Os 3 cenários do caminhoneiro
- TAC autônomo: caminhão próprio, RNTRC ativo, faz fretes para várias empresas. Comprova como autônomo.
- Agregado: caminhão próprio, mas vinculado a uma transportadora. Recebe por frete. Também é autônomo.
- CLT (motorista empregado): dirige caminhão da transportadora, recebe holerite. Caminho padrão MCMV.
Documentos para TAC e agregado
- RNTRC ativo na ANTT.
- CIOT, MDF-e, CT-e dos fretes (12 meses).
- Extratos bancários onde os fretes são pagos (12 meses).
- DECORE emitida por contador.
- Declaração de IR.
- Comprovante de propriedade do caminhão (CRLV).
Como a Caixa calcula renda do caminhoneiro
O redutor é alto porque o caminhoneiro tem custo enorme com diesel, pedágio, manutenção, pneus e seguro. Faturamento de R$15 mil/mês vira R$9 mil-10,5 mil de renda Caixa.
Tabela: faturamento × renda Caixa × imóvel viável
| Faturamento bruto | Renda Caixa (65%) | Faixa | Imóvel viável |
|---|---|---|---|
| R$8.000 | R$5.200 | Faixa 3 | até R$255 mil |
| R$12.000 | R$7.800 | Faixa 3 | até R$355 mil |
| R$18.000 | R$11.700 | Faixa 4 | até cerca de R$520 mil (sob teto regulatório R$600 mil) |
| R$22.000 | R$14.300 | Faixa 4 | até R$600 mil (teto) |
Caso prático: Sebastião, 47 anos, TAC autônomo em Maringá
Renda Caixa: R$14.000 × 0,65 = R$9.100 → Faixa 3.
Imóvel: casa 3 quartos em Sarandi por R$285 mil (queria perto da rodoviária).
Entrada: R$35 mil (poupança). Faixa 3 não tem subsídio direto — o benefício vem dos juros reduzidos (TR + 8,16% a.a. vs ~11% do mercado).
Financiado: R$250 mil em 360 meses → parcela inicial ~R$1.950 (21% da renda Caixa). Aprovado em 28 dias.

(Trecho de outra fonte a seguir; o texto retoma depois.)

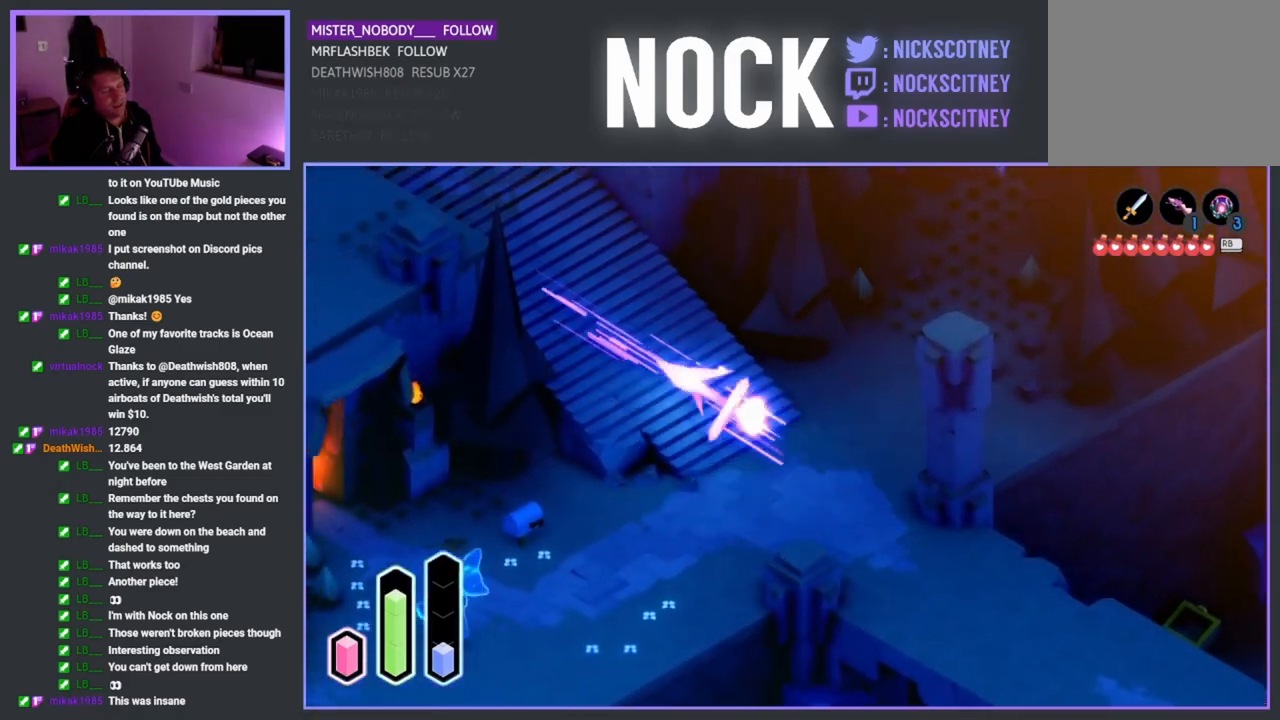
{"buttons": [], "left_stick": "up-left", "right_stick": "center", "events": [[33, "CROSS", "down"], [33, "left_stick", "up-left"], [67, "CROSS", "up"], [267, "CROSS", "down"], [400, "CROSS", "up"]]}
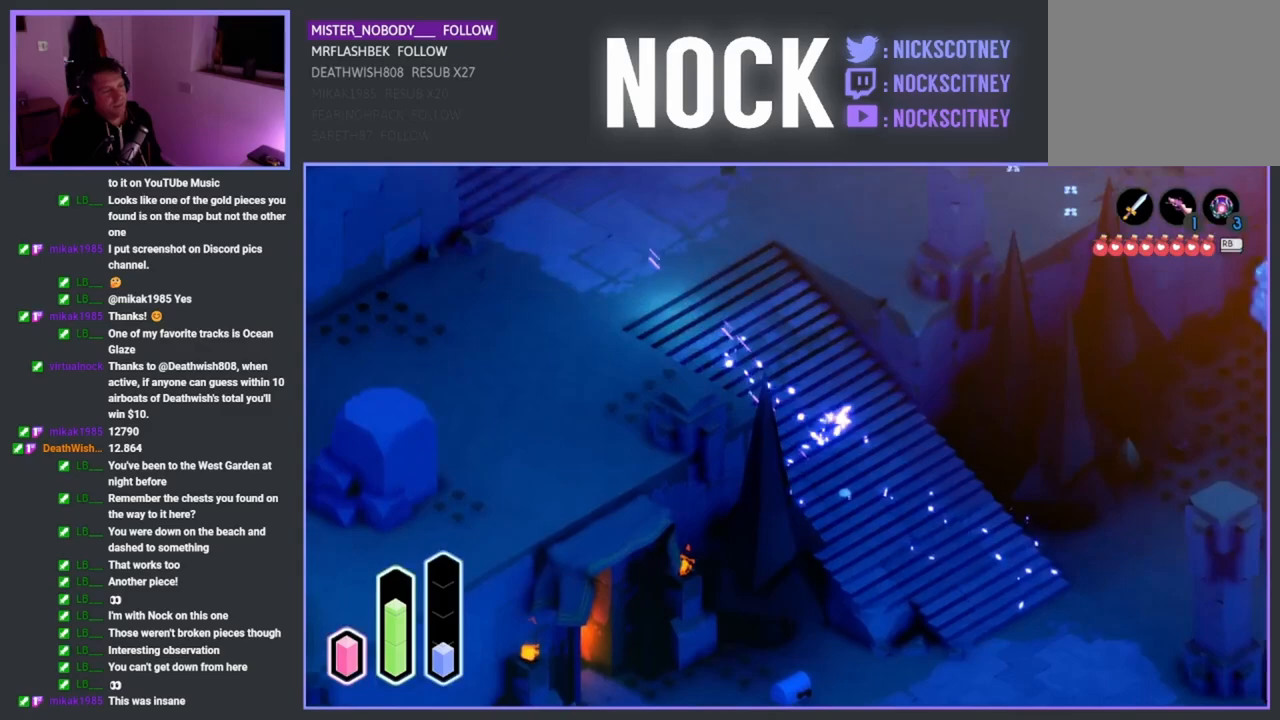
{"buttons": [], "left_stick": "up-left", "right_stick": "center", "events": [[350, "CROSS", "down"], [467, "CROSS", "up"]]}
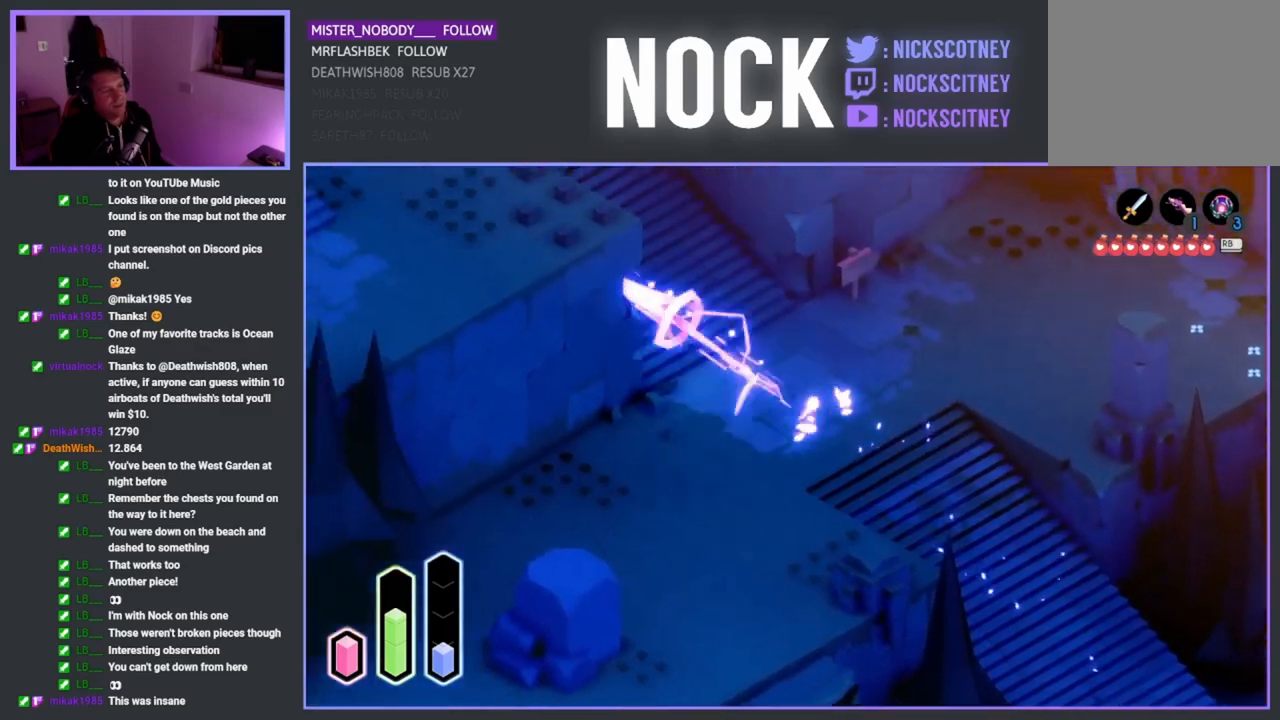
{"buttons": [], "left_stick": "up-left", "right_stick": "center", "events": [[167, "CROSS", "down"], [300, "CROSS", "up"]]}
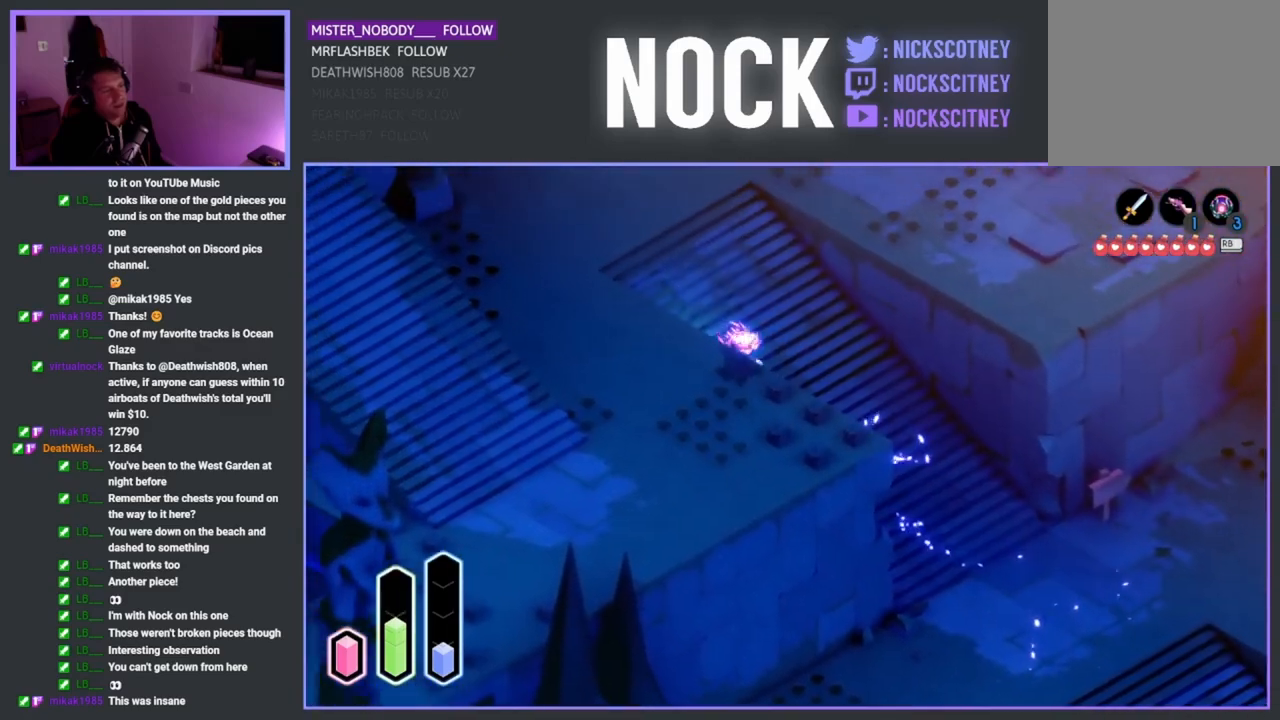
{"buttons": [], "left_stick": "down", "right_stick": "center", "events": [[133, "CROSS", "down"], [250, "CROSS", "up"], [400, "left_stick", "down-left"], [467, "left_stick", "down"]]}
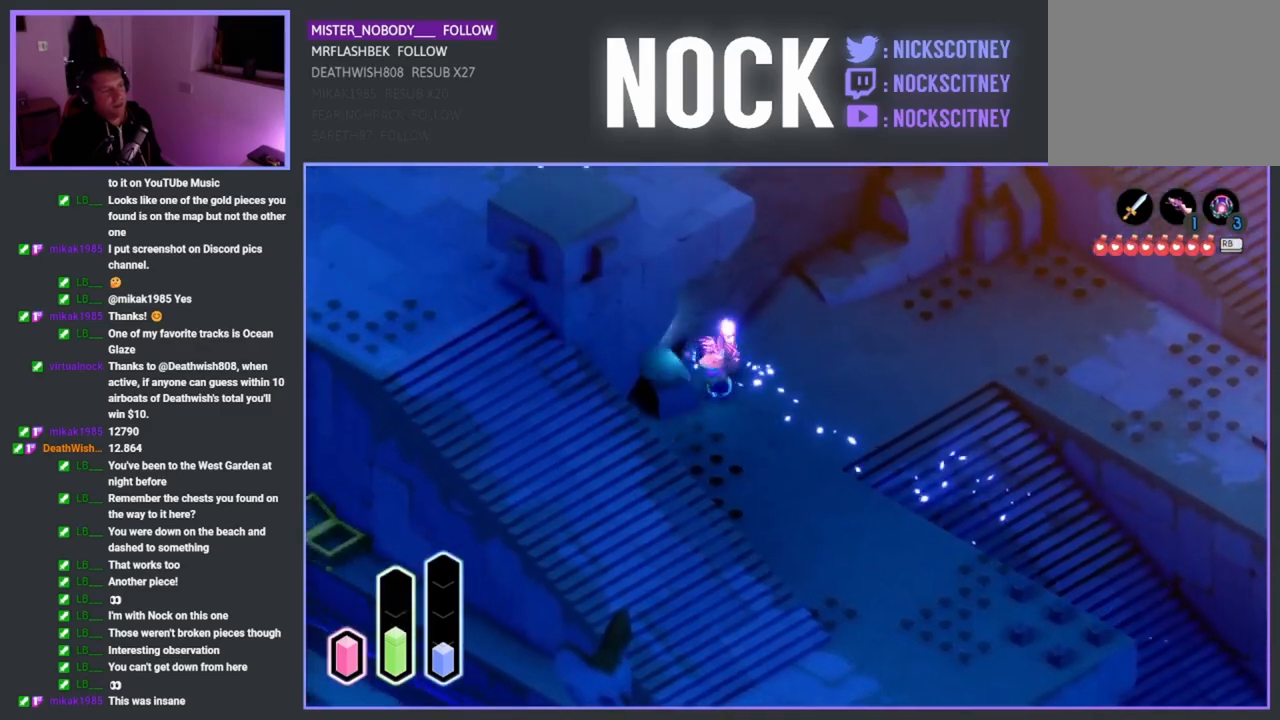
{"buttons": ["CROSS"], "left_stick": "down", "right_stick": "center", "events": [[367, "CROSS", "down"]]}
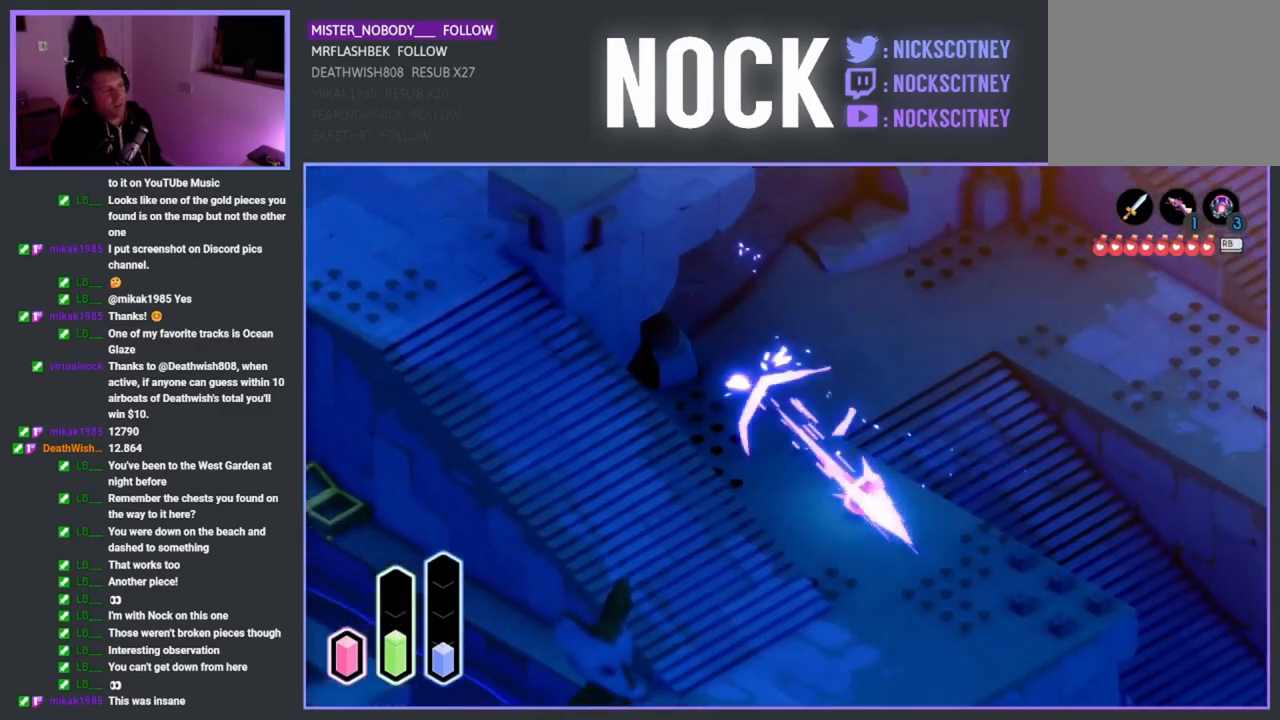
{"buttons": [], "left_stick": "down-left", "right_stick": "center", "events": [[17, "CROSS", "up"], [150, "left_stick", "down-left"]]}
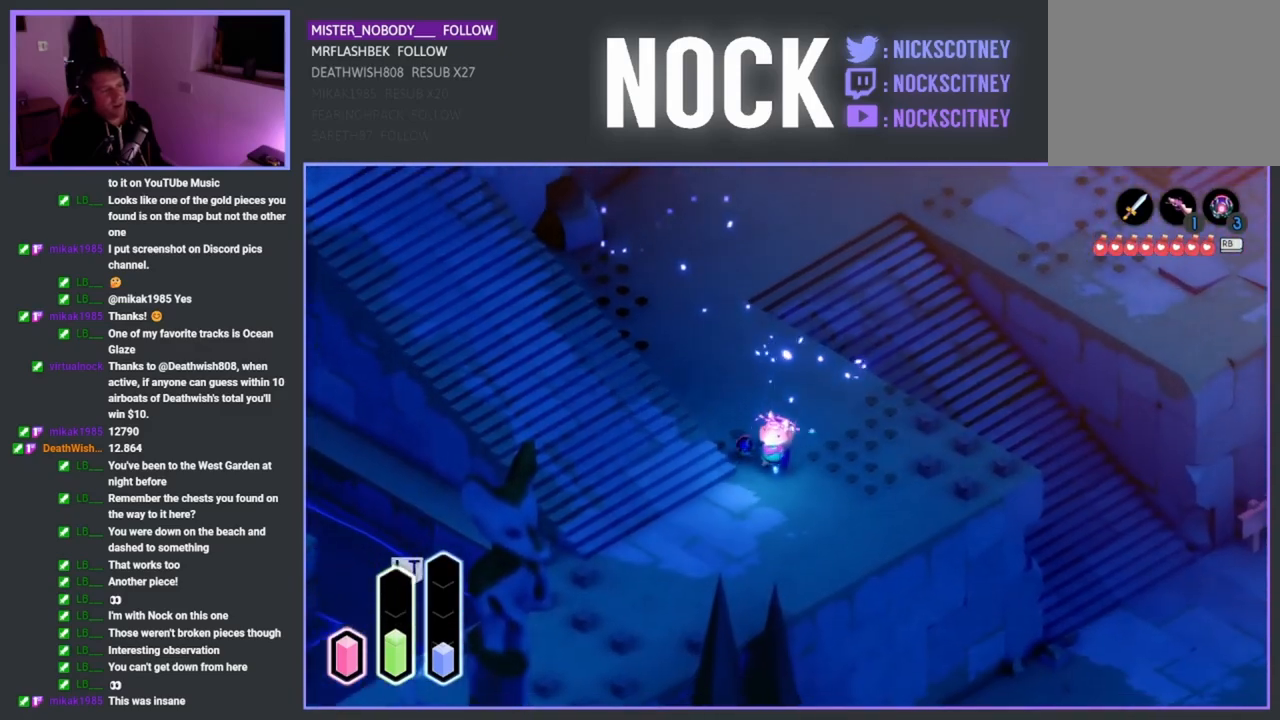
{"buttons": [], "left_stick": "up-left", "right_stick": "center", "events": [[167, "left_stick", "left"], [283, "CROSS", "down"], [317, "left_stick", "up-left"], [400, "CROSS", "up"]]}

Vantagens do setor logístico Maringá
Maringá é hub regional: Coamo, Cocamar, Atacadão, distribuidoras de bebida e grãos. O caminhoneiro local tem demanda estável de fretes — a Caixa enxerga isso na análise como menor risco.
Erros que reprovam caminhoneiros
- Receber frete em dinheiro (sem CIOT/CT-e): inválido.
- Conta misturada com despesas operacionais (combustível debitado da mesma conta de recebimento). Separar é essencial.
- RNTRC vencido na hora da análise.
- Não declarar IR — caminhoneiro fatura sempre acima do limite de isenção.
Como o autônomo TAC comprova renda de forma robusta
O Transportador Autônomo de Cargas (TAC) é regulamentado pela Lei 11.442/2007 e pela ANTT, que mantém o cadastro RNTRC. Para o MCMV, a comprovação de renda precisa montar três camadas: (1) os CT-e e CIOTs emitidos nos últimos 12 meses, idealmente exportados do sistema da agência ou embarcador; (2) os extratos bancários completos da conta exclusiva de recebimento, mostrando o depósito de cada frete batendo com o documento fiscal; (3) a declaração de Imposto de Renda Pessoa Física entregue com o anexo correto (transporte de cargas tem regras próprias de dedução). Esses três documentos, somados ao RNTRC ativo, formam o pacote que a Caixa solicita.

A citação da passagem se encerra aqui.